▶ [ASSIGNMENT]: Quote the lines below exactly, from the one that holds "Outlined on this slice (semi-automatic" through the final line of the records, and only those.

Records excerpted from a collection:
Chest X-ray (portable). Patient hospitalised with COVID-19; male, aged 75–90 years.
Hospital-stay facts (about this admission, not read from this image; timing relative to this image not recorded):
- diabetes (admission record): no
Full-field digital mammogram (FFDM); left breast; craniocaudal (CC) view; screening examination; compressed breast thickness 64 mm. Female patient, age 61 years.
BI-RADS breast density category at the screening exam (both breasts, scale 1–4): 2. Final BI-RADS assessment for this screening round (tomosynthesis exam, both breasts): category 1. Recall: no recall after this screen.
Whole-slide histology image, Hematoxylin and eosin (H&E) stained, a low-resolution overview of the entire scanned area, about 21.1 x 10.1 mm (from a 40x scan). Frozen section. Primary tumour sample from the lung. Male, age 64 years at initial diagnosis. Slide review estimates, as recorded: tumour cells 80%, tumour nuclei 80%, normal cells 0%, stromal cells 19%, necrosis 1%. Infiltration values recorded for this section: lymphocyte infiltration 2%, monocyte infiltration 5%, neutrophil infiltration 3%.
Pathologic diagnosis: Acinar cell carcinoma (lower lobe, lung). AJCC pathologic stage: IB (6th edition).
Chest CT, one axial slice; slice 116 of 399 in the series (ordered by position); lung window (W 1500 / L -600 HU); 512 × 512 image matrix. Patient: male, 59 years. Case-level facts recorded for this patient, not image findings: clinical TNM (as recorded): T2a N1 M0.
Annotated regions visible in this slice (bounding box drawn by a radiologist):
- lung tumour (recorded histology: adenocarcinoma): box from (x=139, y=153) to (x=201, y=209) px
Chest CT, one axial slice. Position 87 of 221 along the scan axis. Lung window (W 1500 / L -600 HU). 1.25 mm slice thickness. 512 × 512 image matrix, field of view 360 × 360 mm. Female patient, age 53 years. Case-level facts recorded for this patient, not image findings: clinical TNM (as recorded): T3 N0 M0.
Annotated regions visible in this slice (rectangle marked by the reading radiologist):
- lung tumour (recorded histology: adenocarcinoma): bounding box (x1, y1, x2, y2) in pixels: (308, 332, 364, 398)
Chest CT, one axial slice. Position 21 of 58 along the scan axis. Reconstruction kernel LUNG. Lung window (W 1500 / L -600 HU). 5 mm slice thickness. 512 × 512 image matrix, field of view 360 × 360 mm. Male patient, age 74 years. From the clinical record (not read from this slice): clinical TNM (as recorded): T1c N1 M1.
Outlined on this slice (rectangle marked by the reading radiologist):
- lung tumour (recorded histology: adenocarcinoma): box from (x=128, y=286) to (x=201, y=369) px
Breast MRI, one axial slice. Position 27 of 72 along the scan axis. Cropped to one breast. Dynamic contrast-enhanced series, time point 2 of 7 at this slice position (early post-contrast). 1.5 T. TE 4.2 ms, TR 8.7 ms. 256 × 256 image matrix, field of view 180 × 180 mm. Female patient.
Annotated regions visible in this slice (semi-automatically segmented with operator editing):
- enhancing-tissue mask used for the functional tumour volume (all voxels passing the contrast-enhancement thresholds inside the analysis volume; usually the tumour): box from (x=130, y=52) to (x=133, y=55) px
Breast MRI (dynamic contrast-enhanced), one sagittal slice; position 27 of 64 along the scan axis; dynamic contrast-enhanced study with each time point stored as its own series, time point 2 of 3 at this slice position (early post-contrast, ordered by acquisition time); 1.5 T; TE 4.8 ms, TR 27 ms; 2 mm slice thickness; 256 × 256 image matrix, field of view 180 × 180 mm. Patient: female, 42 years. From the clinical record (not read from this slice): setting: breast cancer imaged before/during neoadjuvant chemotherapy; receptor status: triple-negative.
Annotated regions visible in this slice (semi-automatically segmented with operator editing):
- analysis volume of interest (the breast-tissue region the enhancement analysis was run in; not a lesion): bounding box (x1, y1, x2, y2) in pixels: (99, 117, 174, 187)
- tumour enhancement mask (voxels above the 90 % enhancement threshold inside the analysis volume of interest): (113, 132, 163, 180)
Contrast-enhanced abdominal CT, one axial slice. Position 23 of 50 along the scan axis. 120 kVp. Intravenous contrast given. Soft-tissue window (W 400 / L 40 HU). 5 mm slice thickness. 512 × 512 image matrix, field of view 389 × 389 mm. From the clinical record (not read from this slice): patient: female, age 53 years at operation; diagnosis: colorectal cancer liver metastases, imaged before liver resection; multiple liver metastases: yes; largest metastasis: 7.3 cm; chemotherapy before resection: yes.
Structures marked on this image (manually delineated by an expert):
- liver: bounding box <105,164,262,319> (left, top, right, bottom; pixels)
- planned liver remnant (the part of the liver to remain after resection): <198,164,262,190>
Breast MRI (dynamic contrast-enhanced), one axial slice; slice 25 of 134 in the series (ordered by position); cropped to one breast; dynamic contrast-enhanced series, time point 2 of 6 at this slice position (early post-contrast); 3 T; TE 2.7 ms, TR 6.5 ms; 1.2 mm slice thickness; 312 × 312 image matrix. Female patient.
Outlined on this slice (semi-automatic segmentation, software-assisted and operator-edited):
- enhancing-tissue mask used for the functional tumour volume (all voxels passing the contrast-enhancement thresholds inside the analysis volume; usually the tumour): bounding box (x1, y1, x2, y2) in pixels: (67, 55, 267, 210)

▶ [OUTPUT BELOW]:
Outlined on this slice (semi-automatic segmentation, software-assisted and operator-edited):
- enhancing-tissue mask used for the functional tumour volume (all voxels passing the contrast-enhancement thresholds inside the analysis volume; usually the tumour): bounding box (x1, y1, x2, y2) in pixels: (67, 55, 267, 210)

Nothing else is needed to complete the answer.